Interserve’s biggest shareholder tables alternative plan to save company
The Interserve shareholder that called for the removal of directors from the company’s Board has issued a new plan to rescue the firm from administration.
New York hedge fund Coltrane Asset Management, Interserve’s biggest shareholder, has tabled an alternative proposal that would leave shareholders with 37.5% of the business.
Interserve’s Board had dismissed Coltrane’s earlier proposals as undeveloped and recommended shareholders accept a revised plan.
A spokesperson for Coltrane said: “Given that a better proposal for a greater number of stakeholders is now on the table the directors, in their capacity as fiduciaries to the company, should halt cooperation with lenders on implementation of their plan.
“If the company is not able to make such a decision then this raises serious questions about the board’s decisions leading to this point, and about the position of the lenders, including major UK banks.”
In response, the Board said the Coltrane proposal requires the consent of the lenders, bonding providers and Pension Trustee to be capable of implementation, but Coltrane has refused a request to share the proposal with these parties and their advisors.

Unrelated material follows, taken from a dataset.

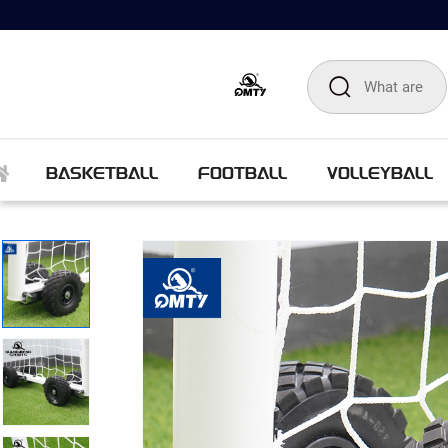
BASKETBALL
FOOTBALL
VOLLEYBALL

Interserve said: “In light of the company’s short-term liquidity requirements and given that Interserve’s Deleveraging Plan is currently the only fully funded proposal which has the agreement of lenders, bonding providers and Pension Trustee, the Board is unable to consent to this request without risking the future of Interserve together with its employees, pensioners, customers and suppliers.
“The Board also notes that the Coltrane proposal is non-binding and unfunded and remains subject to due diligence. There is therefore no certainty that Coltrane’s proposal could be successfully implemented.”
Interserve added that its Board will be providing more detailed feedback to Coltrane on its proposal today and confirmed that the Board remains open to considering any proposal which provides liquidity and a deleveraging solution that is capable of implementation in the time frame available.
However, it said that the Board continues to recommend that shareholders vote in favour of the Deleveraging Plan, which is currently the only plan that is capable of implementation in order to provide sufficient liquidity, cash and bonding facilities to allow the Group to service short term obligations and secure a stable platform for the business.
Glyn Barker, chairman of Interserve, said: “This is a critical time for Interserve. The proposed Deleveraging Plan, recommended by the Board, is the result of a long period of intensive negotiation to align stakeholders behind a plan to strengthen the balance sheet and secure a strong future for the business. It is the only plan today that provides a certain future for Interserve, preserving some value for shareholders while securing jobs, pensions, and continuity of services.
“In the absence of any other plan that is capable of implementation, further uncertainty continues to risk an outcome in which there is no return to shareholders, including Coltrane, and considerable disruption to the business.
“The Board considers the Deleveraging Plan to be in the best interests of Interserve and all its stakeholders, including shareholders, as a whole. Accordingly, the Board continues to unanimously recommend that shareholders support the Deleveraging Plan and vote in favour on 15 March.”
Shareholders are due to vote on the Board’s restructuring plan at a meeting on March 15.
Lenders are reported to have lined up Ernst & Young to handle the administration of Interserve in the event of a failed agreement.